The new version told a more coherent story but it didn’t seem to take as many risks.
funny, I thought yesterday that villeneuves dune is what snyder would love to have done, if he had the necessary skills to do so.
not in my book; snyder did not get the source material, best shown in the transformation of walter kovacs into rorschach (the scene where he kills the child molester). hated it.
Any film that has pugs in it is better than any film that doesn’t have pugs in it by definition.
In terms of the character designs, cinematography and major plot points (excepting the space squid) Snyder’s Watchmen was arguably one of the most faithful graphic-novel-to-film adaptations ever. But as you suggest it still felt like Snyder didn’t really “get” it. Nuance was stripped out in frustrating and sometimes baffling ways. He’d often make small changes to scenes and dialogue that undercut the original for no apparent reason.

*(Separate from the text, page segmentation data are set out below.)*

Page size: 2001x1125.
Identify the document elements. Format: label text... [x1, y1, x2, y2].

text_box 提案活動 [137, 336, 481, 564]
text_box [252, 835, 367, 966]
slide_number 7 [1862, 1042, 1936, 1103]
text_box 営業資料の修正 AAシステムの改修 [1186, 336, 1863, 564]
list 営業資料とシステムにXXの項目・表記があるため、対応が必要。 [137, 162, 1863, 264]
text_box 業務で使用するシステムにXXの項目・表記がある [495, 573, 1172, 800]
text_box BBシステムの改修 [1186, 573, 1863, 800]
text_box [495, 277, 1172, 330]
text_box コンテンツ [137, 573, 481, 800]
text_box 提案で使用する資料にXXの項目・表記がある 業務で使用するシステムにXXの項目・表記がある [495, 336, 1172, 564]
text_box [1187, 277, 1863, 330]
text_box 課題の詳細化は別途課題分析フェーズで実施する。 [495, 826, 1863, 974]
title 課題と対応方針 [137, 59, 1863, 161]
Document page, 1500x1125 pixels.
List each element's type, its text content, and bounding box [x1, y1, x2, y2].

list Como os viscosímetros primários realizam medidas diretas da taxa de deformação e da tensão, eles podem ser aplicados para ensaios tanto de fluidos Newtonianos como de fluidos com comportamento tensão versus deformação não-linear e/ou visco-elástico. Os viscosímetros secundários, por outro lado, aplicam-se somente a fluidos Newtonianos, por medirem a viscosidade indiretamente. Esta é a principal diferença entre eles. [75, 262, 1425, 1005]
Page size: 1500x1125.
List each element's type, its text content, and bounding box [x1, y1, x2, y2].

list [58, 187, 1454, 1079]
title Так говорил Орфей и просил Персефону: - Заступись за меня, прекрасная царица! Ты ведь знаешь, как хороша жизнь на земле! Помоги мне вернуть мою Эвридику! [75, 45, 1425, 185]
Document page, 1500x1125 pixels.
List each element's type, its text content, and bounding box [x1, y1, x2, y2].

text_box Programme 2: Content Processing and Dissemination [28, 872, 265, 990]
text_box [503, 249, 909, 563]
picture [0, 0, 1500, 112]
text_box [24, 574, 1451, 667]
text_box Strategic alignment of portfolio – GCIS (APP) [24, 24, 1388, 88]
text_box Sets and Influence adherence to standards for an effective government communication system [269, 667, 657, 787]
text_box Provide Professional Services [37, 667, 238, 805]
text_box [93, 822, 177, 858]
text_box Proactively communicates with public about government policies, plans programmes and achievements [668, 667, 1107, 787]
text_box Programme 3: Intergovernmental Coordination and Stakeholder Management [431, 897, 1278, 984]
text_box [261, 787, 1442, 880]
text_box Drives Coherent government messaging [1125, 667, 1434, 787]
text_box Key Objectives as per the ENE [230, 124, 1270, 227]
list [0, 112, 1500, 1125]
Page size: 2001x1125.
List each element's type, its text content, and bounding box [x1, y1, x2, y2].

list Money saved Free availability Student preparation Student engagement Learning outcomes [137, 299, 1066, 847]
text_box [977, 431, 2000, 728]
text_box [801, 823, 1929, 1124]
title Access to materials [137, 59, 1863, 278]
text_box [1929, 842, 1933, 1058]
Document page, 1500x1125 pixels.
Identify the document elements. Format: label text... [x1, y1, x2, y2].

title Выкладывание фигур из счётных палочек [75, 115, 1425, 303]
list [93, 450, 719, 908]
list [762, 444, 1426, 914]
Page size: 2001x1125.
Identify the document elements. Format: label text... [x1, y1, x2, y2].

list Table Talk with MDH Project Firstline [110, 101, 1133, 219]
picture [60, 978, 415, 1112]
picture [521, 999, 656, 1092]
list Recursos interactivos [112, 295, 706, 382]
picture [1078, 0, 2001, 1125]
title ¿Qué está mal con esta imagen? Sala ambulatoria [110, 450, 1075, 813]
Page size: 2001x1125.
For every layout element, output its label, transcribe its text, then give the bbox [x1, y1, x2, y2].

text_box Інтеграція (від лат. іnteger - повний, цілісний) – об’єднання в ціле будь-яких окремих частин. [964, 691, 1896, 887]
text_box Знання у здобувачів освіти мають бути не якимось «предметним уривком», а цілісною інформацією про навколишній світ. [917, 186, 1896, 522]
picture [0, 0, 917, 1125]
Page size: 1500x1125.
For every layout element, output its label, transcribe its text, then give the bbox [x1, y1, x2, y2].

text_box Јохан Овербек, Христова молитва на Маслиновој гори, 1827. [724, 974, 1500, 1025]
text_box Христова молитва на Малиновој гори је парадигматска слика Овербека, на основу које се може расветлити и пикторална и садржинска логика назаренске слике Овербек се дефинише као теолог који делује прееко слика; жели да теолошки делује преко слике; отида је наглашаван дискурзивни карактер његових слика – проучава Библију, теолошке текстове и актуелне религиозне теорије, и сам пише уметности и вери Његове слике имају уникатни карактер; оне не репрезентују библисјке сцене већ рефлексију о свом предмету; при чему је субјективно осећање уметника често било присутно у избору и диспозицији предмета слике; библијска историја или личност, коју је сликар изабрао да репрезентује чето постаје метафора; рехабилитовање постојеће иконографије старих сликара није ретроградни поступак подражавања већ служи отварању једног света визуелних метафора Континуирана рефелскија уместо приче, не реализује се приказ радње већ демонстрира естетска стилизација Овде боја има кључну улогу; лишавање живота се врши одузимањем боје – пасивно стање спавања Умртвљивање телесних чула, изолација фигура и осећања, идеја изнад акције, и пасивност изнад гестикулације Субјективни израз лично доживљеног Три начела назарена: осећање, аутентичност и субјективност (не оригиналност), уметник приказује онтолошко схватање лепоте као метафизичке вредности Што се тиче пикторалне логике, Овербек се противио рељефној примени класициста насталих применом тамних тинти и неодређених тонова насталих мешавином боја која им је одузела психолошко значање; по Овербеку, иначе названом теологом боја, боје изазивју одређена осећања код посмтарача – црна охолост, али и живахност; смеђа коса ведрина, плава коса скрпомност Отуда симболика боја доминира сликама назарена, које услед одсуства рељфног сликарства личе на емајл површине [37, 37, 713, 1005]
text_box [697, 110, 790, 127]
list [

He did murder Lee Iacocca though, so that was kind of funny.
That’s always something of a problem with films based on books1) and a huge problem with films based on comics2). It’s a different medium than the source material (I hesitate to use the term original) and changes must be made. Sometimes for better, sometimes for worse. Ironically, staying too faithful to the source can completely ruin the film.
From where I sit, one of the best comic-to-film adaptions is Rocketeer. Lots of changes3), sure, but they kept the tone, the feel, the spirit of the graphic novel. One is just as enjoyable as the other.
1) Visuals in my head only.
2) Actual visuals everyone can compare.
3) Prompting the obligatory whining from the usual suspects.